First of all, we went to collect sixteen 25kg bags of grass seed that will be used to revegetate around the footpaths; this helps slow down any erosion and also helps the path to blend in with it’s surroundings a little more quickly. The seed, and a few bags of fertiliser, will be flown up to this years work sites, and also to a few other sites where we have worked in the past that still require a bit more greening up.
Our stockpile of grass seed in the seed store
When we’re working up on the fells, we can often be an hours walk from our vehicle, so it is really useful to have somewhere near to the work site to store any equipment, tools and grass seed that we may need. So at each work site we generally have a shed flown in. Our shed also provides us with somewhere that we can retreat to for our lunch when the weather is particularly bad, or on rare occasions it provides us with shelter from the midday sun in the summertime.
Usually each shed lasts for many years, just requiring a little strengthening or minor repairs from time to time if it has suffered any damage during strong winds. When we’ve finished work at a site we dismantle the shed and flat pack it, secure it with tension straps and weigh it down with rocks (just in case of any gales) so that it’s all ready to be flown to the next site. Unfortunately, somebody had decided they wanted to take the tension straps we’d used to secure the shed next to the path above Stickle Tarn. So when we went to check that everything was ok with it, we discovered that the shed had been ripped to bits by the strong winter winds.
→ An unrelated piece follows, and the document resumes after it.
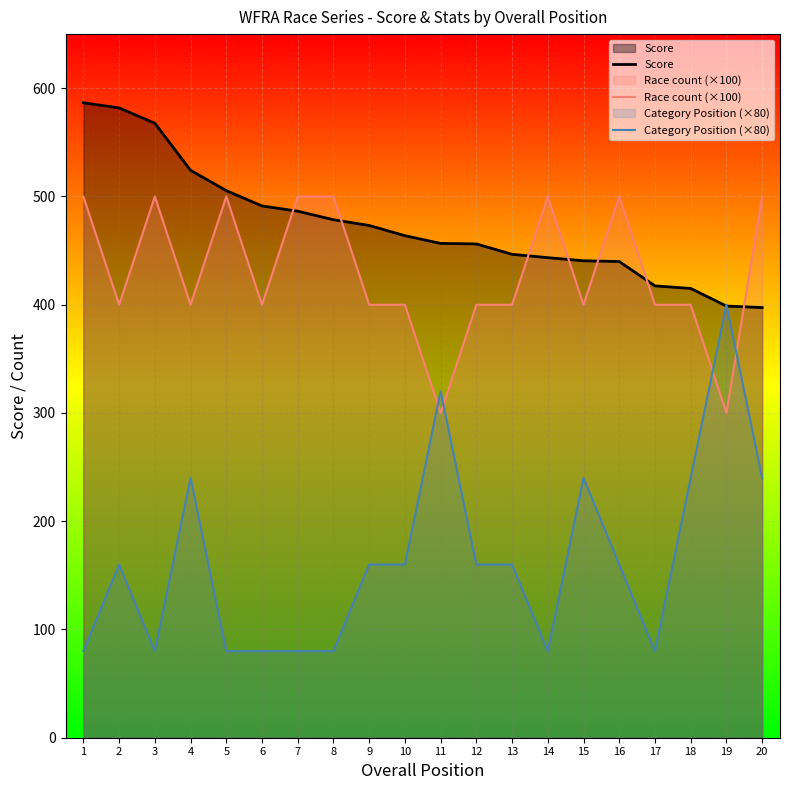

Which has a higher value, 7 or 12?

7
So last week we went to pick up a new shed. The shed is 7' x 7' and custom built so that it can be made with thicker wood than your standard garden shed which in theory should help it last that bit longer. But when we came to unpack the shed we quickly realised that whoever had ordered it had forgotten to ask for any windows in it, so our shed was more like a (very dark) box. Luckily we had some clear perspex so we cut it to size and set about putting a window in .
Glazing the shed
The next job was to strengthen it a little. We did this by securing each corner with three heavy duty bolts, and in addition the floor was attatched to the sides of the shed with coach screws. This tends to hold everything together much more strongly than if it is all just held in place with wood screws.
Drilling the bolt holes
Finally, work began on felting the roof. Although the rain always manages to find it’s way into the shed, and you can pretty much guarantee that at some point, late on in the year, at least one member of the team will be sat having their lunch whilst trying to avoid drips from the roof, you’ve at least got to make the effort. So a thick layer of waterproofing was painted on to the roof and the felt tacked on over it, so fingers crossed and we’ll see how it lasts.
Felting the roof
So now all that’s left is to put out a few signs on the paths where the stone is being moved. These help to inform everybody about the helicopter operations, so that people know what’s going on and that there’s likely to be delays and possibly diversions. Hopefully we’ll get some decent weather on the days of our lifts, though at the moment the forecast isn’t looking great.